Но ему не удалось подлететь незаметно и послушать, о чём говорит Гедимин. Тень корабля упала на рилкаровую плиту, закрыла собой ближайших крыс и дотянулась до ног сармата. Он посмотрел на то, что отбрасывало тень, и Фрисс встретился с ним взглядом.
— Хаэй! — поспешно крикнул Речник и помахал сармату рукой. — Гедимин, к тебе можно? Я ненадолго, правда!
— Фриссгейн?! Не спрашивай — садись! — крикнул в ответ Гедимин и указал крысам на корабль с резким, но непонятным воплем. Они тут же расступились, освобождая прямую дорогу от хиндиксы до плиты, где стоял сармат. Фрисс наугад бросил канат — гигантская чёрная крыса поймала его, и вскоре хиндикса была надёжно привязана к обломкам рилкара, а сам Речник спустился на землю, держась за бронированную руку Гедимина. Тысячи глаз сейчас глядели на него. По воплю сармата одна из гигантских крыс подбежала к Речнику, и он с изумлением обнаружил, что стоит уже на её спине.
— Ае! — сказал Гедимин, глядя на крыс и не выпуская руку Фрисса из своей руки. — Фриссгейн — мой друг. Слушать, как меня! Ясно?
— Кьяа!!! — от вопля тысячи глоток Речник едва не оглох. Но он чувствовал, что здесь уже можно ничего не бояться — ни крыс, ни пожирателей энергии, ни излучений.
— Скажи им что-нибудь, — тихо посоветовал Гедимин, глядя на притихших крыс.
— Ае! — крикнул Фрисс, надеясь, что ничего не перепутал. — Хамерхет! Иреглан! Стинк! Наири! Здесь вы?
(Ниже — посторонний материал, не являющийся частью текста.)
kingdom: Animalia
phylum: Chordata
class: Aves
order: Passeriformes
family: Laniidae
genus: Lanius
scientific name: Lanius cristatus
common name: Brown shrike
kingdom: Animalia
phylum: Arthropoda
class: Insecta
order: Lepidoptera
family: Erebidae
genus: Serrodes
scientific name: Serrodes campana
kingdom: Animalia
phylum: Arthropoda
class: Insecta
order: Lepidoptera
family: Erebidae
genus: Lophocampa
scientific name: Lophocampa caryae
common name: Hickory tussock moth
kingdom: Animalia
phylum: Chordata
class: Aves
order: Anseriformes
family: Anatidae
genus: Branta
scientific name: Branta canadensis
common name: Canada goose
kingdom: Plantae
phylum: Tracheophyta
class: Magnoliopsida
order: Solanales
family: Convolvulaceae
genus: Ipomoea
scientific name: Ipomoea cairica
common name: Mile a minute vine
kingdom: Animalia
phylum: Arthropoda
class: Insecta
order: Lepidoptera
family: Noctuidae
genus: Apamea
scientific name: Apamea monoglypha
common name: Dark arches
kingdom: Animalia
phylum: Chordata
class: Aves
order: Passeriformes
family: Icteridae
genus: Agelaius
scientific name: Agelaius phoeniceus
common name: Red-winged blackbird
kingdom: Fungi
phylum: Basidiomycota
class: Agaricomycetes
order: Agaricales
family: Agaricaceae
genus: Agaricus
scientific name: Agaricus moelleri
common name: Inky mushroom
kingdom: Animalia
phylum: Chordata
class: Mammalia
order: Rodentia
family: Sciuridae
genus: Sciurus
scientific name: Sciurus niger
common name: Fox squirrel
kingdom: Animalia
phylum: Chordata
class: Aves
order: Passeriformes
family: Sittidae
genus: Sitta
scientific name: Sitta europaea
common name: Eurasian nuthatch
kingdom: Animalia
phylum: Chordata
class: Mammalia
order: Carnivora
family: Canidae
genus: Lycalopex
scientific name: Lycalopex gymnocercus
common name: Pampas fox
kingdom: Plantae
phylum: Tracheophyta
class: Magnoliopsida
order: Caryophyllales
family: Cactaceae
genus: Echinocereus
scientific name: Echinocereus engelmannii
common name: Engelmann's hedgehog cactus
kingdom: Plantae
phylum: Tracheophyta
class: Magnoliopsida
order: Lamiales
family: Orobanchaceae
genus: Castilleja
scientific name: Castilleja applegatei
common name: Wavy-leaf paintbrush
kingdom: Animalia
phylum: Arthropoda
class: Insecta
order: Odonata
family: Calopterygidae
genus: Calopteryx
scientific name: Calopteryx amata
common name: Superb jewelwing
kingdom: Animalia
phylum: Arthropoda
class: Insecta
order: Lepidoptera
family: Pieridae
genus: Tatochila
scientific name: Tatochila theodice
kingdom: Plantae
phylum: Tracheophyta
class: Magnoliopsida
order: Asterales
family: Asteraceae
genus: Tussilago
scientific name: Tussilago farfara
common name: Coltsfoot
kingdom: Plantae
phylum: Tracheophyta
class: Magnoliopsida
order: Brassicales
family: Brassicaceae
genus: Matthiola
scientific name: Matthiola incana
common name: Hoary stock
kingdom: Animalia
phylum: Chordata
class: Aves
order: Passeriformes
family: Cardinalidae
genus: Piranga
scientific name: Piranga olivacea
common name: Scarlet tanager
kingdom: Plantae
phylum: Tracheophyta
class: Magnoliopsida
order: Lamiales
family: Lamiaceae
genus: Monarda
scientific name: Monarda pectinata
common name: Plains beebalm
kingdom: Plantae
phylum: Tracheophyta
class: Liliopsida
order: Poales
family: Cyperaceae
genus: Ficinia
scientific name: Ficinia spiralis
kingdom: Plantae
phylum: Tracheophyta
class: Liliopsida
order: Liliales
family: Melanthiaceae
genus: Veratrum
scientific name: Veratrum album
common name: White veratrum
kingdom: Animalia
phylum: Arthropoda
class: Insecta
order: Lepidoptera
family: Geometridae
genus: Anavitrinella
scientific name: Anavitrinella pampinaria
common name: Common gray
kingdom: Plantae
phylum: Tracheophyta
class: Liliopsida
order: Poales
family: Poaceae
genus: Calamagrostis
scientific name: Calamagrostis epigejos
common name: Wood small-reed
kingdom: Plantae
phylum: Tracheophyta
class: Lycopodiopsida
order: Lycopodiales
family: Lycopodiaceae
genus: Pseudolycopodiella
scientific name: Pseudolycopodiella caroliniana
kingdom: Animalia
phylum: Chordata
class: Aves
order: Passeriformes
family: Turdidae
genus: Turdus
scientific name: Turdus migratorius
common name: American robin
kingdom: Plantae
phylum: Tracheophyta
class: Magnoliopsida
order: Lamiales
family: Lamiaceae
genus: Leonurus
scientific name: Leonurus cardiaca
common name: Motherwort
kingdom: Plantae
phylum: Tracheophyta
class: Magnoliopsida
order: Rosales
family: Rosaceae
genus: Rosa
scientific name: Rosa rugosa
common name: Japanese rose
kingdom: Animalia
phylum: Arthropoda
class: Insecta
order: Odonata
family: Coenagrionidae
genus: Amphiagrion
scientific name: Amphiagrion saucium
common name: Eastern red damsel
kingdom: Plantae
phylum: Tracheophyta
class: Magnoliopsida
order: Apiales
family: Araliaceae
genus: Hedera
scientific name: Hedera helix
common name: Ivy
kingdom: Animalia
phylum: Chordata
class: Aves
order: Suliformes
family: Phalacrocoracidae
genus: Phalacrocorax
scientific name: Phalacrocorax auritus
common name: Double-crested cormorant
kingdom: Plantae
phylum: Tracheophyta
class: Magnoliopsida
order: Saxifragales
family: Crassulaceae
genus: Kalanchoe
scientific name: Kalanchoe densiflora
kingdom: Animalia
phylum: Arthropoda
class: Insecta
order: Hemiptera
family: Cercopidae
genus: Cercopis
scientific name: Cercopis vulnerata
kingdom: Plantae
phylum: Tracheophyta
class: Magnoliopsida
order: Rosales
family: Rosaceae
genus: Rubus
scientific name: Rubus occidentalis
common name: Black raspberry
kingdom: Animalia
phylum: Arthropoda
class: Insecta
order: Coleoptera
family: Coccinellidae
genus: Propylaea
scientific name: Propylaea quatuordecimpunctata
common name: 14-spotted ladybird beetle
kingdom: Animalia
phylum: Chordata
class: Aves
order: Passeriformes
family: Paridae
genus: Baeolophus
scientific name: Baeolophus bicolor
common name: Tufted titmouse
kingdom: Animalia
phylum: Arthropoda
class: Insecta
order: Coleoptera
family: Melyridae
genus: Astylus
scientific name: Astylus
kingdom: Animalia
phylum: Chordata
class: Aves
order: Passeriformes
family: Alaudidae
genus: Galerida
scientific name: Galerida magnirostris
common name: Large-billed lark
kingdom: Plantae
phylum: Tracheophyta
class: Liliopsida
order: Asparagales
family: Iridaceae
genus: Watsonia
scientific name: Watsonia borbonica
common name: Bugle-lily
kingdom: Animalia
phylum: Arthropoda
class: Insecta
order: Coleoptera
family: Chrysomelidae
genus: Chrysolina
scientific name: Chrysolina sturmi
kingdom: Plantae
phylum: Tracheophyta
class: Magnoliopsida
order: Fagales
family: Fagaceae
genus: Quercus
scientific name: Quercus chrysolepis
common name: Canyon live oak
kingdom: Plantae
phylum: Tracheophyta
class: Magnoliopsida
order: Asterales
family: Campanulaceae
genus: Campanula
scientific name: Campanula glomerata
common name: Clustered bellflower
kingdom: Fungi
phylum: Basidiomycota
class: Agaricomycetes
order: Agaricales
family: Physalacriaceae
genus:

Ае!
— Ае!!! — четверо полосатых предводителей, восседавших на спинах крыс-гигантов, встали на задние лапы и приветственно помахали Фриссу и 'руками', и хвостами. Речник порадовался про себя, что не забыл их имена. В лицо он их, конечно, не помнил, и видел не всех, но имена были памятны…
— Конта помнишь? — негромко сказал кто-то, потянув Речника за скафандр. Некрупная крыса с размытыми полосками смотрела знакомым хитрым взглядом и уже прикидывала что-то про себя. Фрисс ухмыльнулся.
— Помню. Что, не убил тебя Хамерхет?
— Злился, — признался Конт. — Унялся. Живём мирно. Станция — самая сильная! Гедимин — главный. Будешь тут жить?
— Ещё не хватало, — отмахнулся Фрисс и повернулся к сармату. — Теперь ты настоящий повелитель Старого Города?!
— А что мне оставалось? — Гедимин пожал плечами и снова вскинул руку, заставив крыс замолчать. — Ае! Всем ясно? Всё!
Это был сигнал о завершении собрания — и поляна опустела в один момент, только затрещали кусты и зашелестел пепел под тысячами лап. Остались двое крыс-гигантов, караулящих корабль Речника, да настырный Конт, мелкий полосатый мутант, возбуждённо рассказывающий что-то невнятное этим крысам. Гедимин посмотрел на них, покачал головой, перевёл взгляд на Речника, и его жёлтые глаза потемнели.
— Что у тебя случилось, Фриссгейн? Ты не ко мне прилетел. Я вижу неладное. Что взорвалось и кто облучился?
Речник судорожно сглотнул. По ощущениям самого Фрисса, Гедимин был от истины недалёк. И со взрывом, и с облучением.
— Я принёс очень плохие новости, Гедимин. Предупреди всех своих сарматов, крыс, всех, кого знаешь. Пусть никто не отходит от станции без оружия…
Фрисс рассказал и о том, что видел своими глазами, и о том, что подсказывало ему чутьё Речника. Гедимину можно было это рассказать, его собственное чутьё было острее клинка, он не стал бы смеяться и принимать всё за шутку. Он слушал молча, настороженно глядя на Фрисса.
— Речник Ингвар уже должен был связаться со 'Скорпионом', рассказать всё это, — закончил Фриссгейн и растерянно посмотрел на сармата. — Оттуда ничего не сообщили тебе? Даже такие важные известия не сообщили?